I hope it has merit…my son has an arachnoid cyst (similar to hydrocephalus) which pushes on the brain from the outside instead of in, although they may result from strokes according to his doctor. But, as large as his is (maybe 10% of his cranial cavity but hard to put a number on it even from an MRI), he is 100% normal at 22 months. He can run and play, count to 10, knows hundreds of words, is learning the alphabet, and amazes me everyday. So I hope the brain is able to compensate for at least some loss. At least it appears to have some ability to do so thus far.
Having studied the neurosciences pretty heavily back in the day, and having had a couple of decades now of clinical practice heavy with managing patients with neurologic diseases, I can declaim with little fear of substantiated contradiction that in the field of the study of the brain, there’s a lot that goes on that we don’t know about.
And as I learn more and more about the brain and its functioning, the more it is apparent to me that we barely know anything about it at all.
In the novel The Exorcist, published in 1971, Chris MacNeil takes her daughter Regan to the Mayo clinic to try to determine what’s wrong with her. In talking to one of the doctors, he (the doctor) mentions about how he knows of one kid, a brilliant mathematician, who came to him complaining of recurring migraines. When they studied his brain using a CAT scan they found out that he didn’t really have one - akin to the OP, the kid described in the novel had a brain stem and a lot of fluid, but no brain.
So when I read the link posted by the OP, I wonder if the doctor and Blatty were writing about the same kid?
Other than that… I got nothin’.
The likely source of disingenuousness in the reporting is that they pick a case where a person has exceptional intelligence in a narrowly defined area, combined with a lack of brain matter in general, and say “hah! this person doesn’t even have a brain and he’s smarter than you!” The thing to realize is that there are almost always tradeoffs, and I strongly wonder what we are not being told. I would be very interested, not in the CAT scans, but in the results of thorough IQ and neuropsychological exams. What functional mechanisms are severely lacking or missing altogether?
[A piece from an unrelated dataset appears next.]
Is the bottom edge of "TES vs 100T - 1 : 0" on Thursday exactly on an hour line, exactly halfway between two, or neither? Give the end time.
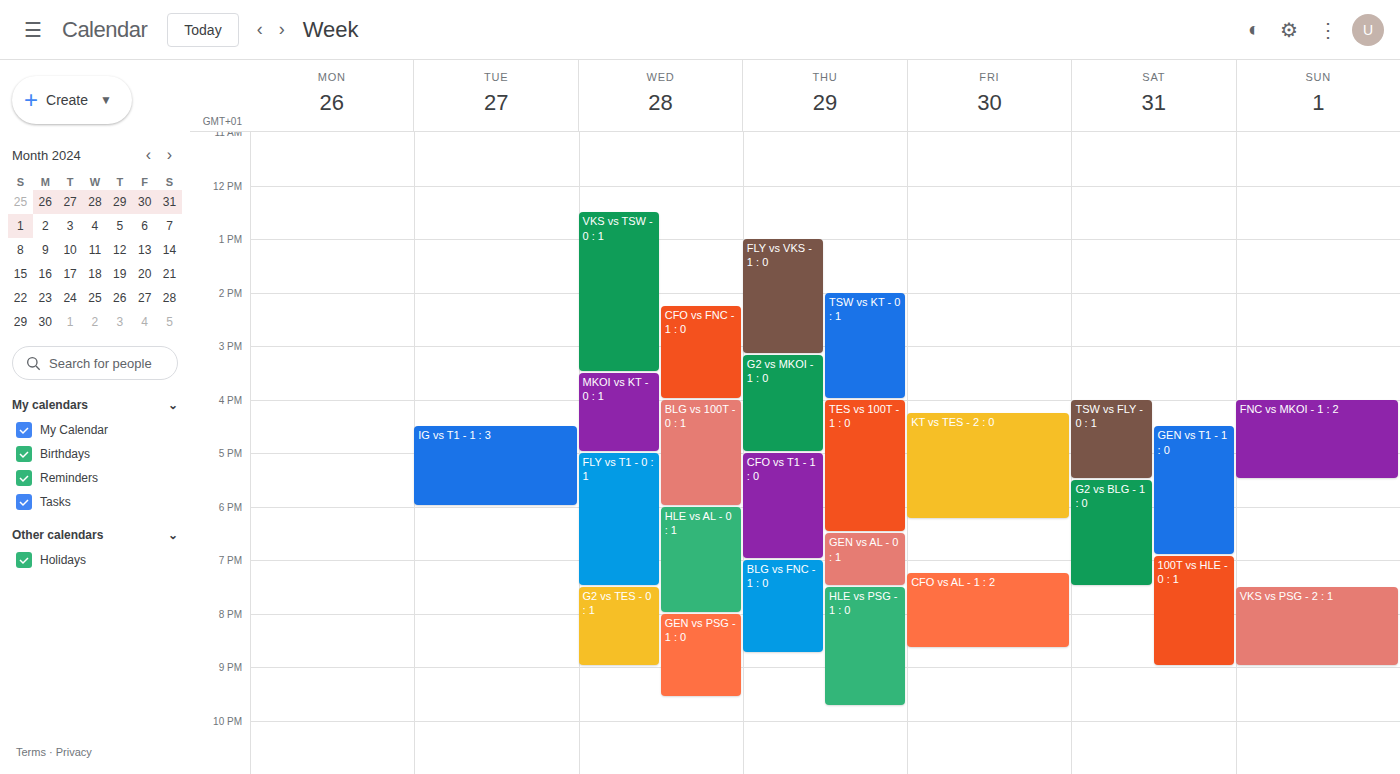
6:30 PM -- halfway between the 6 PM and 7 PM lines.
The (fictional) doctor in the novel The Exorcist probably wasn’t speaking about the same case as the one mentioned in the article that’s linked to in the OP. If you’ll read the article carefully, it says that after John Lorber’s talk in 1980, someone at Sheffield University became aware of a young hydrocephalic man who was a mathematician. So it appears that the man mentioned by the colleague at Sheffield couldn’t have been the same one as the one mentioned by the doctor in The Exorcist, which would have been about ten years earlier. In any case, there have appear to be several cases of hydrocephalic men who were brilliant mathematicians, since the one I know (Nick Patterson) apparently wasn’t the same as either of the two previously mentioned ones.
I don’t know, but Nick Patterson, as I’ve mentioned, is hydrocephalic and a brilliant mathematician. I presume that his brain also has little mass, but I don’t know if anyone has checked. I’ve seen no sign in him of any mental deficiency.